Minority government: what is constitutionally relevant
At the time of writing the result of the election seems to be that the Gillard Labor government has lost its majority. The Liberal National Coalition led by Tony Abbott seems just ahead, but also does not have a majority.
Both Ms. Gillard and Mr. Abbott have indicated they are prepared to lead a minority government. Such a government must enjoy the confidence of the House of Representatives; that is the essence of the Westminster system.
Recall that the Speaker cannot join in an expression of confidence; he or she only enjoys a casting vote when the House is equally divided. Andrew Bolt suggests Mr. Abbott invite Kevin Rudd to be Speaker. If this occurred one Labor vote would be neutralised.
Under the Constitution, the executive power of the Commonwealth is formally exercised by the Governor-General, and accordingly Her Excellency will play a significant role.
The vice-regal involvement in the formation of a minority government arose after the recent elections in Tasmania. His Excellency the Honourable Peter Underwood published his reasons for re-commissioning the outgoing Premier David Bartlett to form a government in controversial circumstances. The Governor-General will no doubt find this document useful.
The Governor said it was his duty as The Queen’s representative to protect and maintain the Constitution and representative parliamentary democracy. He had to ensure that elections were conducted in accordance with the law and that there is an orderly transition of government. The duty obliged the Governor to find the person who can form a stable government which will have the confidence of the House of Assembly.
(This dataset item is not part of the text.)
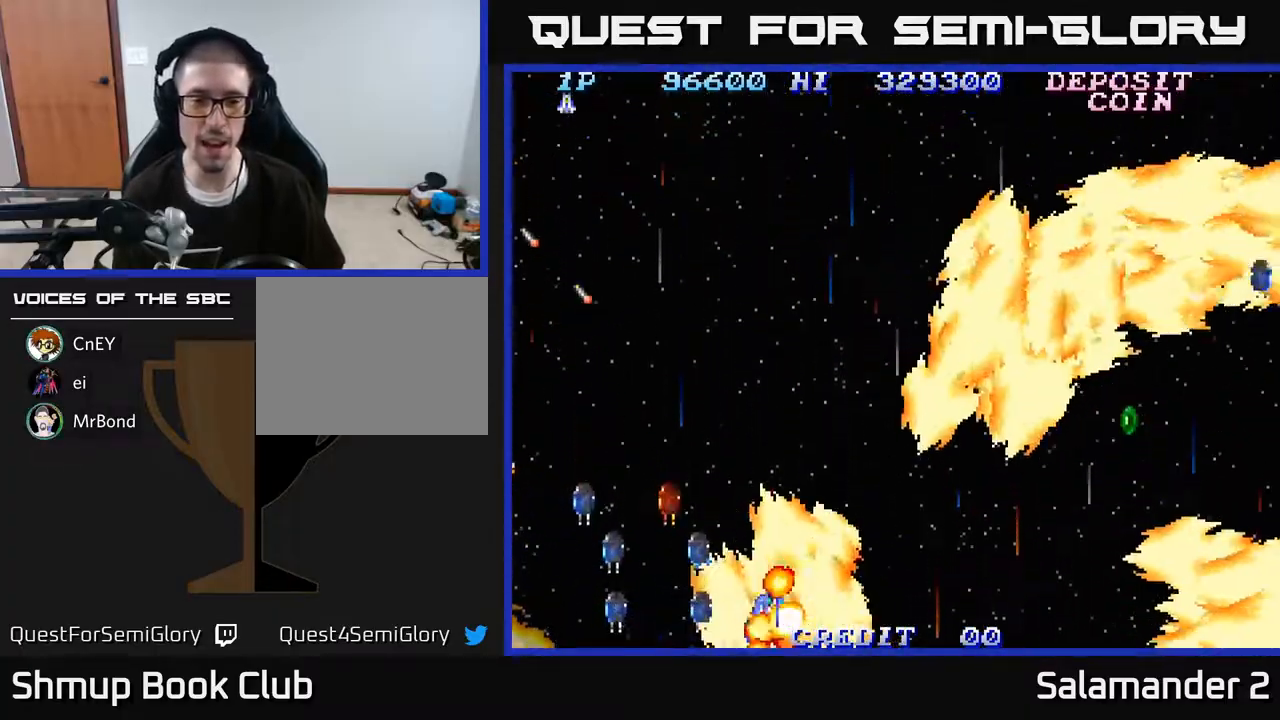
{"buttons": [], "right_stick": "center", "events": [[67, "A", "down"], [200, "A", "up"], [317, "A", "down"], [483, "A", "up"]]}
The Governor stressed that the commissioning of a person to form a government was entirely his prerogative.
He dismissed two arguments, one of which is being raised now in the formation of the next Federal government. Ms. Gillard today relied on the size of the two party preferred vote as a reason for her to lead a minority government. The Tasmanian Governor dismissed similar arguments about the size of the Liberal vote as “constitutionally irrelevant to the issue of who should be commissioned to form a government.”
(Mr. Abbott has referred to the fact that 400,000 more people voted for the Coalition rather than Labor, but has not directly claimed this as justification for appointment. That too would be constitutionally irrelevant.)
The other matter the Governor ruled irrelevant were the statements and promises made by the Premier. Before the election the Premier had said that if Labor did not gain an overall majority he would advise the governor “that Mr. Hodgman ( the Leader of the Opposition) should have the opportunity to form a Government in the first instance”. Mr. Bartlett so advised the Governor. In addition Mr. Bartlett had made statements before the election that “his party would not vote against legislation appropriating supply, nor would they (sic) wantonly move or support a no-confidence motion in the government.”
But when asked by the Governor, he declined to undertake to support Mr. Hodgman in the House.
The Governor ruled that the Royal prerogative to commission the Premier “is not within the gift of any political leader to hand over, or cede to another political leader the right to form a government, whatever the result of the election.”
The Tasmanian Governor found on the facts as presented to him that the Opposition Leader Mr. Hodgman was not in a position to form a stable government. Consequently, he was obliged to send for Mr. Bartlett, who still held a commission to form a government. He reminded him that as Premier, he “had a constitutional obligation to form a government so that the Parliament could be called together and the strength of that government tested on the floor of the House of Assembly.”
Mr Bartlett accepted that he had this obligation and the process of forming a new government proceeded.